# raleigh tangent



## rockhopper97 (Jul 30, 2014)

picked this up last week for free..... had a 24" wheel on the front, the rear shifter was broken and needed a complete overhaul...... used stuff I had, plus I canabalized my very large frame schwinn sierra... I used thumshifters in place of the broken push push shifters, came out pretty nice.... sorry about the crappy pics.... been working on it mostly in the evenings


----------



## AvgJoeSF (Oct 6, 2016)

Nice to see an old Raleigh given new life, especially one that the bike snobs wouldn't bother saving. I'm a huge fan of using spare parts to get rescued vintage bikes back on the road.


----------



## rockhopper97 (Jul 30, 2014)

if it wasnt for me saving old MTB's, I would most likely be stuck with a BSO.......both of my bikes are ones I have saved....its a good feeling to rebuild something most people would have tossed... my other bike is a 97 specialized rockhopper......the rockhopper is the only one saving from the beginning of hauling off peoples old bikes.... over time I have kept a few bikes and upgraded as better ones came along


----------



## AvgJoeSF (Oct 6, 2016)

I definitely understand. My most-ridden bikes are a built-up 2000 Rockhopper Comp and a stripped-metal 1996 Big Sur with the logos removed from all its updated parts. I don't enter races and I don't use high-end components as status symbols (or as a substitute for riding skills). I've lived in major cities long enough to know that even keeping bikes indoors isn't enough to keep them safe from thieves, so why would I consider spending thousands on a comparable newer bike?


----------



## OlMarin (Oct 22, 2016)

AvgJoeSF said:


> I definitely understand. My most-ridden bikes are a built-up 2000 Rockhopper Comp and a stripped-metal 1996 Big Sur with the logos removed from all its updated parts. I don't enter races and I don't use high-end components as status symbols (or as a substitute for riding skills). I've lived in major cities long enough to know that even keeping bikes indoors isn't enough to keep them safe from thieves, so why would I consider spending thousands on a comparable newer bike?

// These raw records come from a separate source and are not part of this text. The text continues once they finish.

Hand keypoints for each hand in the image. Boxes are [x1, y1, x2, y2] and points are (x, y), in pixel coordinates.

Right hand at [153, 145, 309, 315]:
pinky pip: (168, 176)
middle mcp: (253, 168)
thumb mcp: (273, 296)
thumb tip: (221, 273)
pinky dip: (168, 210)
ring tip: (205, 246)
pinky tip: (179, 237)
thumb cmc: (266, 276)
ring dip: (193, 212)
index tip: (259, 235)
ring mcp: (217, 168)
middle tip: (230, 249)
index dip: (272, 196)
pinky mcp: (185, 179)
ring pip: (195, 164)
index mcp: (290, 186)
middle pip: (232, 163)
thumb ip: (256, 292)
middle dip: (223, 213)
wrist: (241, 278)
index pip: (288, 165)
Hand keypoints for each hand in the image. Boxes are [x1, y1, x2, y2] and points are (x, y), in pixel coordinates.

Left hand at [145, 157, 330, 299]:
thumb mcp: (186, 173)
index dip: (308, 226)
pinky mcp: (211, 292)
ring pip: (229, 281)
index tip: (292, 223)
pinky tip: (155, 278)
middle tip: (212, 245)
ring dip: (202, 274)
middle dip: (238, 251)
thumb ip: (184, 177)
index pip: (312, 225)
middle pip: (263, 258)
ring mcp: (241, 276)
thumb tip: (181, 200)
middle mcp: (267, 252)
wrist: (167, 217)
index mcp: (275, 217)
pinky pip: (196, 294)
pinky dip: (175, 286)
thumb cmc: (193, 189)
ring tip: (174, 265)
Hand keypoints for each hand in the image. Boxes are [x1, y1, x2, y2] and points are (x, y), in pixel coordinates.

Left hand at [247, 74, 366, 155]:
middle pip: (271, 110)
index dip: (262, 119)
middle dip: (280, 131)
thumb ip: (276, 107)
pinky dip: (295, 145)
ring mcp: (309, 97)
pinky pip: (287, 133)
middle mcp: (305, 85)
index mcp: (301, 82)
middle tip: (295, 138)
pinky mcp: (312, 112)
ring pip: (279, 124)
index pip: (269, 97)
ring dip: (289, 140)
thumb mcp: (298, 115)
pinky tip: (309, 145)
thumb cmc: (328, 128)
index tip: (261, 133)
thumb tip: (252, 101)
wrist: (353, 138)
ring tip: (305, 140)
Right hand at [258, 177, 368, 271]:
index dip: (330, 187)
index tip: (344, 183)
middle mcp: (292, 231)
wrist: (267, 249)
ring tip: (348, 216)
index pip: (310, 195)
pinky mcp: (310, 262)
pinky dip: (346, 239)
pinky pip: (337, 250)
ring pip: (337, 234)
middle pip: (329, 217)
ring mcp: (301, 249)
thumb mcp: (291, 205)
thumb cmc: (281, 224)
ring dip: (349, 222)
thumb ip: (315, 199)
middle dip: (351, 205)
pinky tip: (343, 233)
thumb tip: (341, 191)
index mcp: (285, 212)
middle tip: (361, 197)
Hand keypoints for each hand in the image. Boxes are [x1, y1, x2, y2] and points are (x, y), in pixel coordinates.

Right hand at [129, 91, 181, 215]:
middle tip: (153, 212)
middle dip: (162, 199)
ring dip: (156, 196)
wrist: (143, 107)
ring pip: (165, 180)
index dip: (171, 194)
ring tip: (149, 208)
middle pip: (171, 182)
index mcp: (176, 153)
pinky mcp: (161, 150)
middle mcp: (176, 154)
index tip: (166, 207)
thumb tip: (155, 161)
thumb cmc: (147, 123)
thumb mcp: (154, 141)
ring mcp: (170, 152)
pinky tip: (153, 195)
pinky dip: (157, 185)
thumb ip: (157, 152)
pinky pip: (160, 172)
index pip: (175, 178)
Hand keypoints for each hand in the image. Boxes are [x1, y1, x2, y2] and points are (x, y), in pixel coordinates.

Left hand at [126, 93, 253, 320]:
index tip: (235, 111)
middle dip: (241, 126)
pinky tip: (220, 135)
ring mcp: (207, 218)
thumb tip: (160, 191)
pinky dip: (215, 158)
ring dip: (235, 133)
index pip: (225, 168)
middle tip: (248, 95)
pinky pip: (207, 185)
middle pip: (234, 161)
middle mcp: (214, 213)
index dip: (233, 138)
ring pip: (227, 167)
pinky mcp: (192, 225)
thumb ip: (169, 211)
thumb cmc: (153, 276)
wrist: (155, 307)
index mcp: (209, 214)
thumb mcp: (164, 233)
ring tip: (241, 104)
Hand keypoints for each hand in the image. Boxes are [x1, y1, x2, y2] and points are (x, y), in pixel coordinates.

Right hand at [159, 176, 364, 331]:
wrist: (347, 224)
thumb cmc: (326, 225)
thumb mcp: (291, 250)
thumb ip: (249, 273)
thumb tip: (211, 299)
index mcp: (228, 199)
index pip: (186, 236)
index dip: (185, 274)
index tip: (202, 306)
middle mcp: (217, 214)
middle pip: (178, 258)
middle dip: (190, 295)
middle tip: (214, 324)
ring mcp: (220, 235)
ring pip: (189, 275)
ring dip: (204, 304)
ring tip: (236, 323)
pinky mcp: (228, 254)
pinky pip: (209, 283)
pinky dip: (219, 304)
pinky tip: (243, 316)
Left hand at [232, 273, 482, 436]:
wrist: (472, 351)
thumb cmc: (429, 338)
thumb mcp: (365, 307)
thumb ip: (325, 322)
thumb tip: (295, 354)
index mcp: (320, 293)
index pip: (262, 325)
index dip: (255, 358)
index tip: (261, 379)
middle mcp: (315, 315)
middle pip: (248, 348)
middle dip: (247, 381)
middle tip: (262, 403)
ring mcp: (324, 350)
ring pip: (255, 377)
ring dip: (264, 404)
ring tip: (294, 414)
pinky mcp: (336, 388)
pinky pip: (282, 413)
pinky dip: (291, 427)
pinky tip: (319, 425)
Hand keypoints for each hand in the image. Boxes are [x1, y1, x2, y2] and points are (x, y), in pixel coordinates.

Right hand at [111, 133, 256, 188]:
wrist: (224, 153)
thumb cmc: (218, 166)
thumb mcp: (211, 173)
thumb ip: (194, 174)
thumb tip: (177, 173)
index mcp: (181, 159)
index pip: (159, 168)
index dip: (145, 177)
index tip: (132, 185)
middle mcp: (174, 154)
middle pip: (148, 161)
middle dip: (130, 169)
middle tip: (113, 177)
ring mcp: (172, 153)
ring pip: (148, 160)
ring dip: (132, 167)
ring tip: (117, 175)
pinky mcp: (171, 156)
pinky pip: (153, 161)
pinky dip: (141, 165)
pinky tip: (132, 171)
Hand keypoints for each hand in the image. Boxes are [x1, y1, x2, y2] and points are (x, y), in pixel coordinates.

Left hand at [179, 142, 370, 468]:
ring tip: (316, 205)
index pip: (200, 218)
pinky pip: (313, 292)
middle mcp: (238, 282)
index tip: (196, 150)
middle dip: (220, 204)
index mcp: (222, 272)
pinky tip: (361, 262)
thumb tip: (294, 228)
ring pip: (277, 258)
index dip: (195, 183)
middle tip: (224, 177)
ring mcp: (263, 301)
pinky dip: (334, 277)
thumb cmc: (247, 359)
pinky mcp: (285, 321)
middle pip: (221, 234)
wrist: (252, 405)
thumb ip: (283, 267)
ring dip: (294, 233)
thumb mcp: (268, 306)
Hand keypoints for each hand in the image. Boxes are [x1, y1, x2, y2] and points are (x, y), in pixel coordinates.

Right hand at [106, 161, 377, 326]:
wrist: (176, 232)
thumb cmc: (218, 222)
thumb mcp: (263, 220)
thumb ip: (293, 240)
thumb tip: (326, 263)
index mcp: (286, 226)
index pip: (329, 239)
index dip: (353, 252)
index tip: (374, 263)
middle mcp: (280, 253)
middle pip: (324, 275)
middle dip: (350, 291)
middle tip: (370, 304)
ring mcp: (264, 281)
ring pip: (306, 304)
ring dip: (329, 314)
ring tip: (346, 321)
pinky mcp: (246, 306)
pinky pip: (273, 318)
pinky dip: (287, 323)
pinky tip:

Well played, sir!! Specially the hard core commuters. Ugly is a blessing. And there are many parts out there that work. I'm a fan of finding free parts, keeping them around and finding more parts to make a complete bike. With left over parts. Meaning you're scrounging for more bike parts. For another complete bike. With left over parts......................................
Help me.


----------



## rockhopper97 (Jul 30, 2014)

turned the rockhopper into a commuter bike and did more work on the tangent.... both are almost done


----------